# [SET OF TASKS]
**a)** In the Friendsy article, on what date did the site launch?
**b)** List every detail that the Friendsy article says users can add to customize their profiles.
**c)** Continue the Friendsy article from its last sentence.

# [TEXT EXCERPT]
Four University undergraduates have created Friendsy, a website that allows students to indicate their interest in becoming friends with, hooking up with or dating other students. Launched on May 1, the site has attracted more than 600 users and 2,500 mutual connections as of Tuesday.
Only people with valid University netIDs are allowed to sign up on the site, although it is not clear if it is open only to students or to anyone with a netID.
After creating an account, users are able to search for people they are interested in. They can also view an entire roster of Friendsy users. The roster is arranged in order of people who have joined most recently.
After finding a person they are interested in, users are able to click on three buttons: “friends,” “hookup” or “date.” Once clicked, the button will appear as “pending.”
If two users have mutual interest in one another, they will both be notified.
However, if the feeling is not mutual, the site states that it will “keep your secrets safe.”
If users unclick a “pending” button, the notification sent to the other user will disappear. Users also have the ability to upload profile pictures and customize their profile with gender, graduation year, meal affiliation, department and hometown.
It does not appear that users can delete their profiles.
The founders of Friendsy declined to be interviewed for this article.
Friendsy is similar to the website, GoodCrush Princeton, developed by former USG president Josh Weinstein ’09 in 2007. GoodCrush Princeton is “a risk-free way to express romantic interest in someone” through either a missed-connections page or the CrushFinder, Weinstein told the ‘Prince’ in 2010.

[Dataset items]
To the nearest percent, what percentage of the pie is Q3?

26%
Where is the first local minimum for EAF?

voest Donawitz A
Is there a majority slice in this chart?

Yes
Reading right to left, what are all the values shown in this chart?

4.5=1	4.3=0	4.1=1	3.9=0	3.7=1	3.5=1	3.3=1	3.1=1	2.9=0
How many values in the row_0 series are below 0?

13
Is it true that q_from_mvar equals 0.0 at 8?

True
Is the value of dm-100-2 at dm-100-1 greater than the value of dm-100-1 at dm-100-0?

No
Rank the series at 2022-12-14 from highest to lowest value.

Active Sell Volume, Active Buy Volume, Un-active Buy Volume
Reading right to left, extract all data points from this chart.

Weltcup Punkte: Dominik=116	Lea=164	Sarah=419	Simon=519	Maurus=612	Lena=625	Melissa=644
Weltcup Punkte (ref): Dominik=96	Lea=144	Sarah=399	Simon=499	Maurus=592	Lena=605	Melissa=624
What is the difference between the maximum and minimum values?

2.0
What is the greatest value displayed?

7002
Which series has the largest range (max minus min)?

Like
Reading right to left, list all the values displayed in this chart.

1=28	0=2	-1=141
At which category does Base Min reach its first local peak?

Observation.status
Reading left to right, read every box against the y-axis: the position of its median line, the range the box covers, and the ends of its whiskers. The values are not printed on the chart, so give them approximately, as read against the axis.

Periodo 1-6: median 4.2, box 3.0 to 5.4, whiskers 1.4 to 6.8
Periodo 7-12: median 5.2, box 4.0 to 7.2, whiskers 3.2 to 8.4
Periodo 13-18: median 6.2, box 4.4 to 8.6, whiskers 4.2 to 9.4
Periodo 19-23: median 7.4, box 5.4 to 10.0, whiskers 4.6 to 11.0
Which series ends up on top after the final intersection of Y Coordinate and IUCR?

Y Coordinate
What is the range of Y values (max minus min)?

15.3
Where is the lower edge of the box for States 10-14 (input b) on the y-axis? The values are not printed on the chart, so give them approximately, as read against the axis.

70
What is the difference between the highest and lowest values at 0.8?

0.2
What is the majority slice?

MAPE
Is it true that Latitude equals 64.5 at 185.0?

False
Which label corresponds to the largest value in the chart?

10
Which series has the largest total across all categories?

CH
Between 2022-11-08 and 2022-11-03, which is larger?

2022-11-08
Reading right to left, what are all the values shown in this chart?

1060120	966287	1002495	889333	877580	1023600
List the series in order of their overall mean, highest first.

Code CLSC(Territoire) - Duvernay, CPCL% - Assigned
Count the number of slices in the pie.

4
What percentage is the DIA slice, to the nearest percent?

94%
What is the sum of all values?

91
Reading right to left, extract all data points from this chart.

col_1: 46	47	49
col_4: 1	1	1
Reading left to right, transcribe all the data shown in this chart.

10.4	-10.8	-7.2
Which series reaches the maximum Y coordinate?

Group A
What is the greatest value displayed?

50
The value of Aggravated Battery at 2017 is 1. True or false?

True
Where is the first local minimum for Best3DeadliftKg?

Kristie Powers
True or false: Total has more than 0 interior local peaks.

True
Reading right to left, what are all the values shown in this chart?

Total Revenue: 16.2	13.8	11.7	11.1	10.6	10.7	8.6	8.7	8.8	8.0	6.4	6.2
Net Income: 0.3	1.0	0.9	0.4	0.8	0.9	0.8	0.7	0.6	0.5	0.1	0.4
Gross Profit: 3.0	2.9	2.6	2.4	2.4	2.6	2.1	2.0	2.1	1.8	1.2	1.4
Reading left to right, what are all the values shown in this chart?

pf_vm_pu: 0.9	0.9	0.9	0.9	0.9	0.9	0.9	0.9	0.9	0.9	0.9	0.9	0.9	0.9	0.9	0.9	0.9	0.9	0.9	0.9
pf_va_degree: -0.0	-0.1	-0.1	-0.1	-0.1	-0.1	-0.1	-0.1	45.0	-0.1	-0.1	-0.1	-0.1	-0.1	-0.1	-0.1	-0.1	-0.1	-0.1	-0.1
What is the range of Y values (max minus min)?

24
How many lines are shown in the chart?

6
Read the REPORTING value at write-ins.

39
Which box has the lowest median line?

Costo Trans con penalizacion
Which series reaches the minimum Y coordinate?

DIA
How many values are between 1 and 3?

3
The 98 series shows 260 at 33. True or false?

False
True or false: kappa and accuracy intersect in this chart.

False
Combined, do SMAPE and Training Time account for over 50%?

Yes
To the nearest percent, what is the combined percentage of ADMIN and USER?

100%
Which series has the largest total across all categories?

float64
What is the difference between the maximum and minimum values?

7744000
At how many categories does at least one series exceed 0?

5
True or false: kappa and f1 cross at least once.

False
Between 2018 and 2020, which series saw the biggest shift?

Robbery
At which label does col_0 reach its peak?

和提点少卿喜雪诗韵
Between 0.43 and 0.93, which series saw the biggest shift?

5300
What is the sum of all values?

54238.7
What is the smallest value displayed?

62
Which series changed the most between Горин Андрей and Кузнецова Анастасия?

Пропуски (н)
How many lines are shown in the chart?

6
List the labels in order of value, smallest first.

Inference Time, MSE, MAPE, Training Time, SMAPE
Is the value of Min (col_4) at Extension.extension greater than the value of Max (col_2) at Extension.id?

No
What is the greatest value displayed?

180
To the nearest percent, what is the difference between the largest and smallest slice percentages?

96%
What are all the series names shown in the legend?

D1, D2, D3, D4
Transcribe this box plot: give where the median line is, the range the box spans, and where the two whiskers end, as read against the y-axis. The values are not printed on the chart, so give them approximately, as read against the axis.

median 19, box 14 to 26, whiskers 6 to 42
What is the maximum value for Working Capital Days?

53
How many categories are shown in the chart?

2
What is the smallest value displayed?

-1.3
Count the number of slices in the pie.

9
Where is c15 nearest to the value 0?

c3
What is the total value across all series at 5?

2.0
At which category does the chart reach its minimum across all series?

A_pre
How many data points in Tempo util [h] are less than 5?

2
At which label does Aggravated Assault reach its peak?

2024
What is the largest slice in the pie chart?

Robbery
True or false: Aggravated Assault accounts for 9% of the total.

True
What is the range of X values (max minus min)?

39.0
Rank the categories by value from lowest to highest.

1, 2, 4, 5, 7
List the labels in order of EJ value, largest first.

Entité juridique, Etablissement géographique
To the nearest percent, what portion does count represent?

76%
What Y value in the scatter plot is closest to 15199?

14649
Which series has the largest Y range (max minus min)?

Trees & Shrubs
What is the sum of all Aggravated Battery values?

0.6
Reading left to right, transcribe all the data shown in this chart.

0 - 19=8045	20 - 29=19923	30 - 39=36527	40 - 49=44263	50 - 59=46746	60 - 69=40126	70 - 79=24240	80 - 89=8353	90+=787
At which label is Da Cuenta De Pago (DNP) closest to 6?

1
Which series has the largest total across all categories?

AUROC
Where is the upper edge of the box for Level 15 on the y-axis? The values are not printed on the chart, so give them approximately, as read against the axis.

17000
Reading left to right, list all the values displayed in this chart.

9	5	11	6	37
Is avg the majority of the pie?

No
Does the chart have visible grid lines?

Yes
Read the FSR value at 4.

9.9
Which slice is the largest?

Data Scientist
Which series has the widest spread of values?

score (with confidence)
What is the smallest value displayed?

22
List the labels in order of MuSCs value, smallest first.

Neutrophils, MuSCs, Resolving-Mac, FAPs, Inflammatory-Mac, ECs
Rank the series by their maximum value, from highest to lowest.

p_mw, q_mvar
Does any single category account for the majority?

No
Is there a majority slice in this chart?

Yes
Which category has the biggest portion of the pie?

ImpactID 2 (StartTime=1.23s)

# [RESULTS FOR EACH TASK]
**a)** May 1

**b)** Gender, graduation year, meal affiliation, department, hometown

**c)**
“The reason why I compare Friendsy to GoodCrush is because I don’t think many people use either seriously,” Jeff Morell ’13 said. “I don’t think it will change the way people interact here at Princeton in the slightest way at all.”
Eugene Katsevich ’14 said that he likes the goal of the website, which he says is to bring people together — whether as friends or romantically.
“There are a lot of single people out there wondering if there’s someone out there who likes them,” Katsevich said.
But he explained that there are people who “cheat” by selecting that they are interested in everyone indiscriminately on Friendsy.
“Everyone likes everyone,” Katsevich said. “You cannot get any truthful information from the site.”
Allanna Daniels ’16 said she joined Friendsy just for fun.
“I don’t take [the site] seriously at all,” Daniels said. “I’d be a little annoyed if someone wants to go on a date with me online. But, if it’s all just a joke, there’s no way for anyone to tell.”
She explained that she thinks other people don’t see the site seriously either and that it will not change the quality of relationships between University students.
“I don’t think it will change the way people interact here at Princeton,” Daniels said. “[The site] is not going to go anywhere.”